There is a GenericIdentity that is pass to a GenericPrincipal which is the default User for an ASP.Net handler, and it's behavior is that if it is instantiated with a non-empty username then it is authenticated.
e.g.
public virtual bool IsAuthenticated
{
get
{
return !this.m_name.Equals("");
}
}
That said, the determination of IsAuthenticated is completely arbitrary and the class implementing IIdentity is fully responsible for implementing this logic.
Typically, there is no use case for instantiating an un-authenticated principal/identity as this is done automatically by the asp.net runtime, thus implementing your custom IIdentity with a 'dumb' IsAuthenticated that returns true should be appropriate in most cases.
Also, while fully implementing IPrincipal and IIdentity is trivial, you could also simply derive from GenericPrincipal and GenericIdentity reducing the amount of code you need to maintain.
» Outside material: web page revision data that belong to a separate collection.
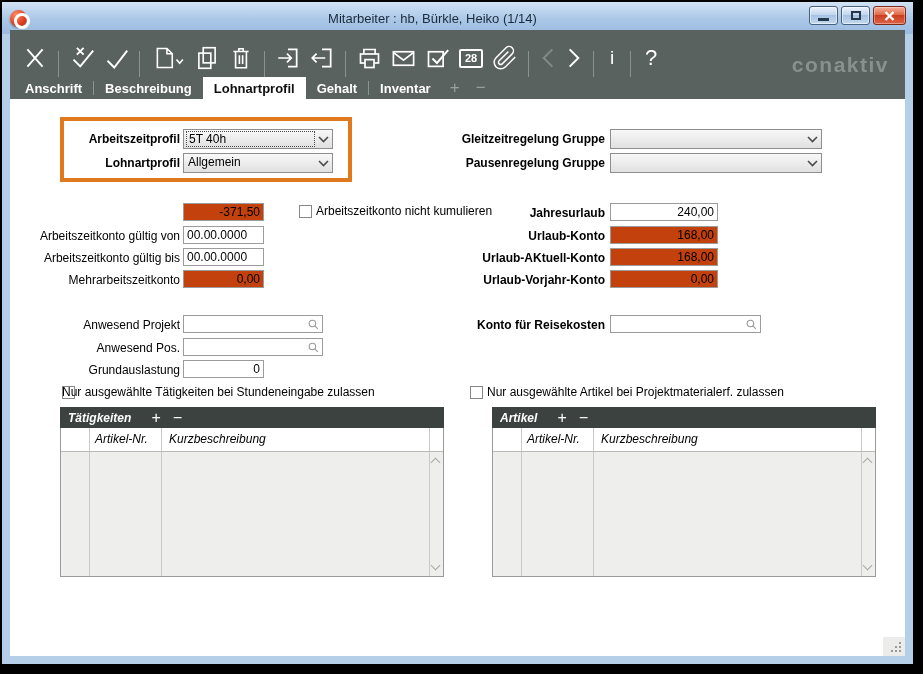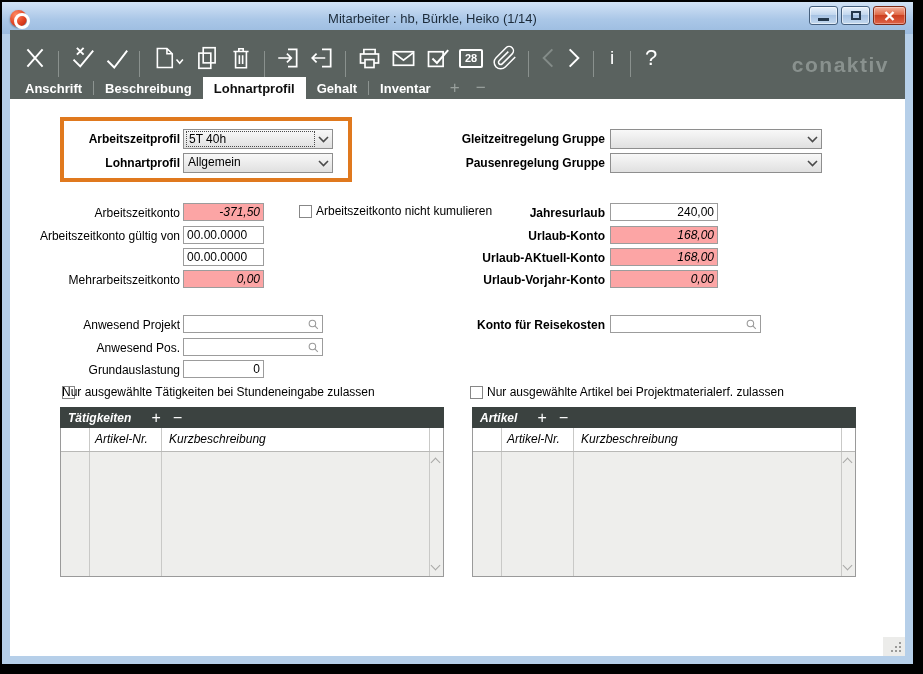--- a/index.html
+++ b/index.html
@@ -241,7 +241,6 @@
           </span>
       </div>
 
-      <span class="flabel ll" style="top:105px">Arbeitszeitkonto</span>
       <div class="inp ro num" style="left:173px;top:104px;width:81px">-371,50</div>
       <span class="cb" style="left:289px;top:106px"></span>
       <span class="cblab" style="left:306px;top:105px">Arbeitszeitkonto nicht kumulieren</span>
In the context of FormsAuthentication you will only have a ticket if the user is authenticated and the User will be an instance of RolePrincipal with an identity of type FormsIdentity and it's implementation of IsAuthenticated is super complex ;-) ...
public bool IsAuthenticated
{
get
{
return true;
}
}
Hope that helps clear things up.
I use a custom UserPrinciple to embed more information about the current user into my pages than the standard GenericPrinciple allows. I didn't find a need to implement my own IIdentity as you can easily leverage the built in FormsIdentity similar to my fashion (I'm not sure if this is divergent from standard practices of Auth for .NET it's worked great in practice for myself though). I did create a custom GuestIdentity that returns a hardcoded IsAuthenticated = false perhaps this could be replaced by just GenericPrinciple I'm not sure off hand if it's abstract or not.
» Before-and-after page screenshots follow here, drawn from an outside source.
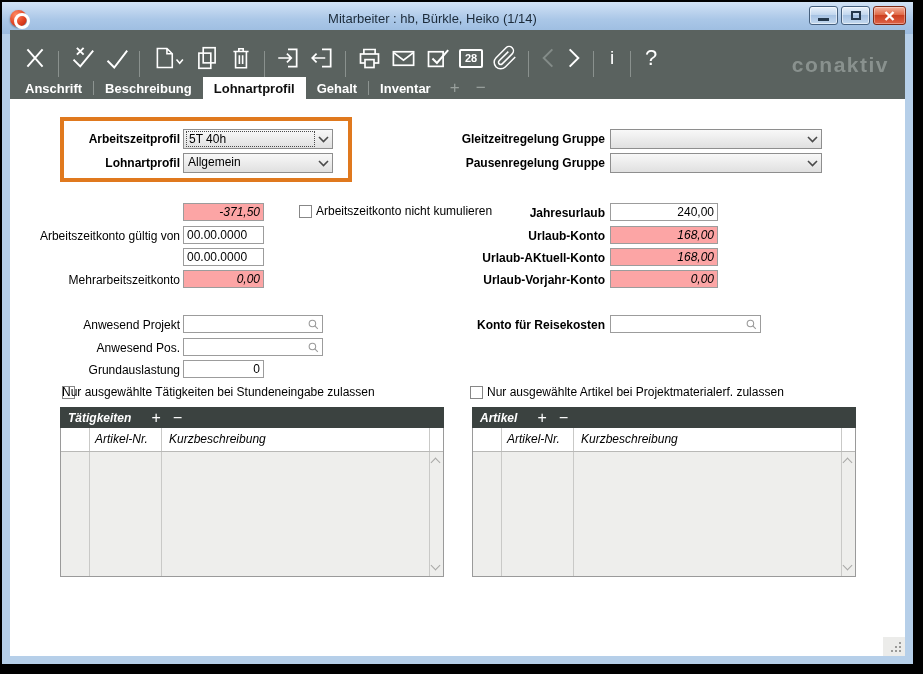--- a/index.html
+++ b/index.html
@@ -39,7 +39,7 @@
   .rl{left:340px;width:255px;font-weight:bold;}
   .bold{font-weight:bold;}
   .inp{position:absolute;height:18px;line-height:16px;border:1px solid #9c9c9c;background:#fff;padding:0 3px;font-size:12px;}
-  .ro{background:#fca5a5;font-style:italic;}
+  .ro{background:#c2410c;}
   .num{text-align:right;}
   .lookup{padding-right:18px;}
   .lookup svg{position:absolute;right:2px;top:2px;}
public class UserPrincipal : IPrincipal
{
private readonly IIdentity _identity;
public UserPrincipal()
{
_identity = new GuestIdentity();
var guest = //my custom object
User = guest;
}
public UserPrincipal(HttpContext context)
{
var ident = context.User.Identity as FormsIdentity;
string msg1 = "Context.User.Identity is null for authenticated user.";
if (ident == null) throw new ApplicationException(msg1);
_identity = ident;
string msg2 = "Forms Identity Ticket is null";
if (ident.Ticket == null) throw new AccessViolationException(msg2);
var userData = ident.Ticket.UserData;
...
User = jsonSerializer.Deserialize<User>(userJson);
}
#region IPrincipal Members
public bool IsInRole(string role)
{
return User.Roles.FirstOrDefault(x => x.RoleName == role) != null;
}
public IIdentity Identity
{
get { return _identity; }
}
#endregion
}
Random aside, you can cache data in the Forms Authentication ticket like extended UserData, if you follow this type of idea though make sure you have logic in place that can correctly expire stale data since it's stored on the client computer.